• What is required:
Output every line of the listing below with no changes.

• Saved entries:
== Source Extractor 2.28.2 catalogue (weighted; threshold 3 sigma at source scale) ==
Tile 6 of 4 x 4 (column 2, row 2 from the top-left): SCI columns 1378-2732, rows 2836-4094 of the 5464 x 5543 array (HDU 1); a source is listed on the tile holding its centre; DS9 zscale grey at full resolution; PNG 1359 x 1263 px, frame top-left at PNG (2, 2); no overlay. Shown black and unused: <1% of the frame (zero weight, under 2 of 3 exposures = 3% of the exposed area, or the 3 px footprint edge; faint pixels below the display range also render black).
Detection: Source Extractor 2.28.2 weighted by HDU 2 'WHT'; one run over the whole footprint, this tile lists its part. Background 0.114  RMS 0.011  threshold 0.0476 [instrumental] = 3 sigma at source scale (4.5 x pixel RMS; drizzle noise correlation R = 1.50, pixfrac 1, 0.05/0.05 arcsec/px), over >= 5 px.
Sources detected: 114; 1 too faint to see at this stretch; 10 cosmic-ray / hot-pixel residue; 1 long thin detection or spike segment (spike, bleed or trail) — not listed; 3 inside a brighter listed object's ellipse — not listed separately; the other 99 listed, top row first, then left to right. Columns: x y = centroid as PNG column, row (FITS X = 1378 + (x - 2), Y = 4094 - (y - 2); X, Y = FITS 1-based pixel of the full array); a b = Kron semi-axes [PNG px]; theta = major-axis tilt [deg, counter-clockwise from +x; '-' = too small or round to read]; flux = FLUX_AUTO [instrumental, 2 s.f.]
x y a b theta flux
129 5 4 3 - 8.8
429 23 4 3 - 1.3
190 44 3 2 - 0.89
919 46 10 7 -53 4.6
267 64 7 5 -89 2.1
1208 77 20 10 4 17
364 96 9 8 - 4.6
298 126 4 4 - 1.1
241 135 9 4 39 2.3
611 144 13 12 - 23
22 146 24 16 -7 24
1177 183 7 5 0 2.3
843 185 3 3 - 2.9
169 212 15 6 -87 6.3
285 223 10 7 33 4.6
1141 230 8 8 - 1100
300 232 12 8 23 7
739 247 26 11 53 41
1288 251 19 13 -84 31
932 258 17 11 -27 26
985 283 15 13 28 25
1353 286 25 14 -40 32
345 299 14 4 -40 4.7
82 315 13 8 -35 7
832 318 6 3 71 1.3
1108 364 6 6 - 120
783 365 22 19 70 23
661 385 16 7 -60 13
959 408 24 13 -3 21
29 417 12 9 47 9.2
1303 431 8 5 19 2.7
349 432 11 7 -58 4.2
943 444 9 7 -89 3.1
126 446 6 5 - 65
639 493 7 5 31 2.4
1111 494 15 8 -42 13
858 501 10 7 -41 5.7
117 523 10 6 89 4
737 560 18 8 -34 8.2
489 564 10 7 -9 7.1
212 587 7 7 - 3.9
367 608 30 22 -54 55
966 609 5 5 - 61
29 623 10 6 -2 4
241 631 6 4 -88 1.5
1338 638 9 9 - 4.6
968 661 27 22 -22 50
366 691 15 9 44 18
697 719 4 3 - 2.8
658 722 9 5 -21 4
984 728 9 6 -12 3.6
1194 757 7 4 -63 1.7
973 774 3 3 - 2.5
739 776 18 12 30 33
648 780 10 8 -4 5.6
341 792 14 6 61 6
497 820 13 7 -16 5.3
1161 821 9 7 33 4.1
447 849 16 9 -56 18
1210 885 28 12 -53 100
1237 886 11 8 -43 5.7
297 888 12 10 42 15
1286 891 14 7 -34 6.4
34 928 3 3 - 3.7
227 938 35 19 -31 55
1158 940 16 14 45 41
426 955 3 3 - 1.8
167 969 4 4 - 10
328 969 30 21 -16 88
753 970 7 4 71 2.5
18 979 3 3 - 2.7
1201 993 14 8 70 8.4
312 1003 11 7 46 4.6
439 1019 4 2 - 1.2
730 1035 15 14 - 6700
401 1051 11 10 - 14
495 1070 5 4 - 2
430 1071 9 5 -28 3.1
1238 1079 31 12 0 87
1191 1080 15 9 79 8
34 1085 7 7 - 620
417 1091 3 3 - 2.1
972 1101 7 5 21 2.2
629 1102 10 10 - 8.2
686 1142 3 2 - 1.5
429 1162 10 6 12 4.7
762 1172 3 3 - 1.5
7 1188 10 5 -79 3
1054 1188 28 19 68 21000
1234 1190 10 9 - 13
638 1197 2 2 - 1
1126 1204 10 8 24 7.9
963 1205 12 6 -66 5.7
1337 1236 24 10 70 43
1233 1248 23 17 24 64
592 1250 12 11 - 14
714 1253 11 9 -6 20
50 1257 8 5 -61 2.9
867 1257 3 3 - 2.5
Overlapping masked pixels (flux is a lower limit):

• The result:
== Source Extractor 2.28.2 catalogue (weighted; threshold 3 sigma at source scale) ==
Tile 6 of 4 x 4 (column 2, row 2 from the top-left): SCI columns 1378-2732, rows 2836-4094 of the 5464 x 5543 array (HDU 1); a source is listed on the tile holding its centre; DS9 zscale grey at full resolution; PNG 1359 x 1263 px, frame top-left at PNG (2, 2); no overlay. Shown black and unused: <1% of the frame (zero weight, under 2 of 3 exposures = 3% of the exposed area, or the 3 px footprint edge; faint pixels below the display range also render black).
Detection: Source Extractor 2.28.2 weighted by HDU 2 'WHT'; one run over the whole footprint, this tile lists its part. Background 0.114  RMS 0.011  threshold 0.0476 [instrumental] = 3 sigma at source scale (4.5 x pixel RMS; drizzle noise correlation R = 1.50, pixfrac 1, 0.05/0.05 arcsec/px), over >= 5 px.
Sources detected: 114; 1 too faint to see at this stretch; 10 cosmic-ray / hot-pixel residue; 1 long thin detection or spike segment (spike, bleed or trail) — not listed; 3 inside a brighter listed object's ellipse — not listed separately; the other 99 listed, top row first, then left to right. Columns: x y = centroid as PNG column, row (FITS X = 1378 + (x - 2), Y = 4094 - (y - 2); X, Y = FITS 1-based pixel of the full array); a b = Kron semi-axes [PNG px]; theta = major-axis tilt [deg, counter-clockwise from +x; '-' = too small or round to read]; flux = FLUX_AUTO [instrumental, 2 s.f.]
x y a b theta flux
129 5 4 3 - 8.8
429 23 4 3 - 1.3
190 44 3 2 - 0.89
919 46 10 7 -53 4.6
267 64 7 5 -89 2.1
1208 77 20 10 4 17
364 96 9 8 - 4.6
298 126 4 4 - 1.1
241 135 9 4 39 2.3
611 144 13 12 - 23
22 146 24 16 -7 24
1177 183 7 5 0 2.3
843 185 3 3 - 2.9
169 212 15 6 -87 6.3
285 223 10 7 33 4.6
1141 230 8 8 - 1100
300 232 12 8 23 7
739 247 26 11 53 41
1288 251 19 13 -84 31
932 258 17 11 -27 26
985 283 15 13 28 25
1353 286 25 14 -40 32
345 299 14 4 -40 4.7
82 315 13 8 -35 7
832 318 6 3 71 1.3
1108 364 6 6 - 120
783 365 22 19 70 23
661 385 16 7 -60 13
959 408 24 13 -3 21
29 417 12 9 47 9.2
1303 431 8 5 19 2.7
349 432 11 7 -58 4.2
943 444 9 7 -89 3.1
126 446 6 5 - 65
639 493 7 5 31 2.4
1111 494 15 8 -42 13
858 501 10 7 -41 5.7
117 523 10 6 89 4
737 560 18 8 -34 8.2
489 564 10 7 -9 7.1
212 587 7 7 - 3.9
367 608 30 22 -54 55
966 609 5 5 - 61
29 623 10 6 -2 4
241 631 6 4 -88 1.5
1338 638 9 9 - 4.6
968 661 27 22 -22 50
366 691 15 9 44 18
697 719 4 3 - 2.8
658 722 9 5 -21 4
984 728 9 6 -12 3.6
1194 757 7 4 -63 1.7
973 774 3 3 - 2.5
739 776 18 12 30 33
648 780 10 8 -4 5.6
341 792 14 6 61 6
497 820 13 7 -16 5.3
1161 821 9 7 33 4.1
447 849 16 9 -56 18
1210 885 28 12 -53 100
1237 886 11 8 -43 5.7
297 888 12 10 42 15
1286 891 14 7 -34 6.4
34 928 3 3 - 3.7
227 938 35 19 -31 55
1158 940 16 14 45 41
426 955 3 3 - 1.8
167 969 4 4 - 10
328 969 30 21 -16 88
753 970 7 4 71 2.5
18 979 3 3 - 2.7
1201 993 14 8 70 8.4
312 1003 11 7 46 4.6
439 1019 4 2 - 1.2
730 1035 15 14 - 6700
401 1051 11 10 - 14
495 1070 5 4 - 2
430 1071 9 5 -28 3.1
1238 1079 31 12 0 87
1191 1080 15 9 79 8
34 1085 7 7 - 620
417 1091 3 3 - 2.1
972 1101 7 5 21 2.2
629 1102 10 10 - 8.2
686 1142 3 2 - 1.5
429 1162 10 6 12 4.7
762 1172 3 3 - 1.5
7 1188 10 5 -79 3
1054 1188 28 19 68 21000
1234 1190 10 9 - 13
638 1197 2 2 - 1
1126 1204 10 8 24 7.9
963 1205 12 6 -66 5.7
1337 1236 24 10 70 43
1233 1248 23 17 24 64
592 1250 12 11 - 14
714 1253 11 9 -6 20
50 1257 8 5 -61 2.9
867 1257 3 3 - 2.5
Overlapping masked pixels (flux is a lower limit):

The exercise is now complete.